# Hedgehog Beads :)



## CarlaB (Nov 16, 2011)

Hey everyone! I have to show you all what I have been working on... I am a glass artist - I make glass beads and sculptures using a very hot torch (similar to glass blowing), and I wanted to make something special for my daughter for Christmas, so decided to make a hedgehog bead that I could make into a necklace for her.  Here are a couple of the beads I have made so far - I am still working on the different color combos for the quills. I think they turned out pretty cute.  Oh, and just a note about the beads - these are ALL glass - no paint, clay, etc.... They are about 1/2" from nose to bottom - pretty small. 

This guy needs to go on a diet. lol...









a different angle - 









A blonde hedgie... 









Tell me what you think!


----------



## hedgieluv (Oct 29, 2011)

eeee! Love them! Nicely done. Don't forget to show the finished product, we love pictures!


----------



## zorropirate (Aug 13, 2010)

AWESOME!!

I want to totally comission one from you!!


----------



## CarlaB (Nov 16, 2011)

Thanks so much, guys... I am still working on perfecting these, so will post more pics as I make them - I will take some pics of the necklace later today when my dd gets home from school.  

Oh, and I would be happy to do some custom hedgie beads!

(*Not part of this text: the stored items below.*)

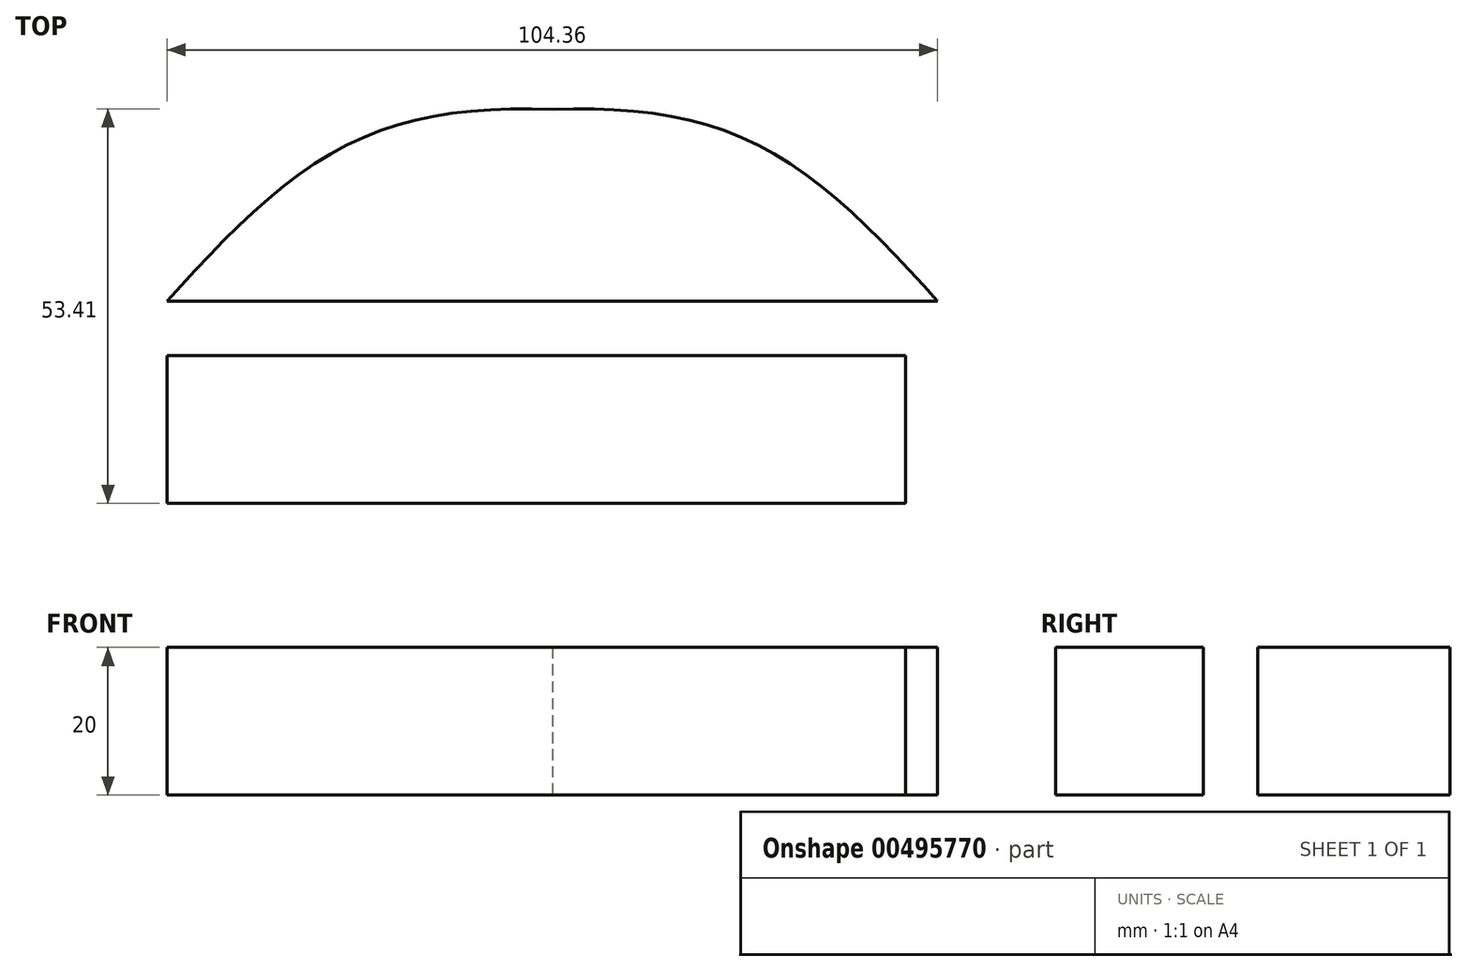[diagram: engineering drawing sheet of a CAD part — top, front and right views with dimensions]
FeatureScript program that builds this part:
annotation { "Feature Type Name" : "Feature", "Feature Type Description" : "" }
export const myFeature = defineFeature(function(context is Context, id is Id, definition is map)
    precondition{}
    {
        {
            var Q0;
            Q0=qCreatedBy(makeId("Top.planeOp"),FACE);
            var sketch = newSketch(context, id + "F0", { "sketchPlane" : qUnion([Q0])});
            skPoint(sketch, "E0.middle", {"position": v(0, 0) * mm});
            skPoint(sketch, "E1.2.internal.snap0", {"position": v(0, 10.44) * mm});
            skFitSpline(sketch, "E1", {"points": [v(-52.18, -10.44) * mm, v(-28.33, 10.44) * mm, v(0, 15.52) * mm], "startDerivative": vector(43.64, 48.53) * mm, "endDerivative": vector(66.6, -2.56) * mm});
            skLineSegment(sketch, "E2", {"start": v(0, 15.52) * mm, "end": v(0, -10.44) * mm});
            skLineSegment(sketch, "E3", {"start": v(-52.18, -10.44) * mm, "end": v(0, -10.44) * mm});
            skFitSpline(sketch, "E4.MirrorCS", {"points": [v(52.18, -10.44) * mm, v(28.33, 10.44) * mm, v(0, 15.52) * mm], "startDerivative": vector(-43.64, 48.53) * mm, "endDerivative": vector(-66.6, -2.56) * mm});
            skLineSegment(sketch, "E5.MirrorCS", {"start": v(52.18, -10.44) * mm, "end": v(0, -10.44) * mm});
            skLineSegment(sketch, "E6.bottom", {"start": v(-52.18, -17.81) * mm, "end": v(47.82, -17.81) * mm});
            skLineSegment(sketch, "E6.top", {"start": v(-52.18, -37.81) * mm, "end": v(47.82, -37.81) * mm});
            skLineSegment(sketch, "E6.left", {"start": v(-52.18, -17.81) * mm, "end": v(-52.18, -37.81) * mm});
            skLineSegment(sketch, "E6.right", {"start": v(47.82, -17.81) * mm, "end": v(47.82, -37.81) * mm});
            skSolve(sketch);
        }
        {
            var Q0;
            Q0=makeQuery(id+"F0.imprint","IMPRINT",FACE,{"disambiguationData":[TD([[makeQuery(id+"F0.imprint","IMPRINT",EDGE,{"derivedFrom":sQuery(id+"F0.wireOp",EDGE,"E1")}),-1.0]])]});
            var Q1;
            Q1=makeQuery(id+"F0.imprint","IMPRINT",FACE,{"disambiguationData":[TD([[makeQuery(id+"F0.imprint","IMPRINT",EDGE,{"derivedFrom":sQuery(id+"F0.wireOp",EDGE,"E2")}),1.0]])]});
            extrude(context, id + "F1", {"entities" : qUnion([Q0, Q1]), "depth" : 20 * mm});
        }
        {
            var Q0;
            Q0=makeQuery(id+"F0.imprint","IMPRINT",FACE,{"disambiguationData":[TD([[makeQuery(id+"F0.imprint","IMPRINT",EDGE,{"derivedFrom":sQuery(id+"F0.wireOp",EDGE,"E6.bottom")}),-1.0]])]});
            extrude(context, id + "F2", {"entities" : qUnion([Q0]), "depth" : 20 * mm});
        }
    });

I can even do just a small sculpture if you don't want a bead.


----------



## farmgirl (May 15, 2011)

:shock: those are soo cute! how much would you sell a bead or sculpture for? your very talented! i could NEVER do anything like that :lol:


----------



## amberkinn (Oct 9, 2011)

Oh my gosh, how adorable and you're talented! I would definitely buy one! :lol: It would be funny if you made one with cheek patches.


----------



## Popple321 (Dec 29, 2011)

Those are so super cute!


----------



## DexterTheHog (May 22, 2011)

OMG I WOULD SO COMMISSION ONE TOO! Specially if you could make it look like my Dex  
Those are great! I plan on taking a glass blowing class at some point soon (but not sculpture)


----------



## raerysdyk (Oct 21, 2011)

Sign me up! Haha, I want one! You are so incredibly talented!


----------



## Arquan (Nov 9, 2011)

they look great! I'm sure your daughter will love the necklace!
Cause I certainly love the beads :lol:


----------



## Christemo (Oct 5, 2011)

Very cute!!
I may commish you one but make the hole Pandora bracelet sized... Geoffery the hedgie is getting lonely on there.


----------



## CarlaB (Nov 16, 2011)

Thanks so much guys! I am still working out the color combo's to make these as "realistic" looking as possible - it's been fun! I can definitely make a bead that resembles your hedgie if 
you're interested in that - just need pics showing coloring, etc.  These beads take about 45 minutes to an hour each to make because there is so much detail and lots of prep work getting the quill coloring just right. I am working out the pricing, but they should be between $25-$35, depending on whether or not you want it made into a necklace, as just a sculpture (with no bead hole), etc... If you're interested you can send me a PM.


----------



## setterchick (Oct 25, 2011)

Ahh thats so cute!! I want one!! They are beautiful! Those are the best ones Ive seen yet!


----------



## PJM (May 7, 2010)

They are gorgeous!


----------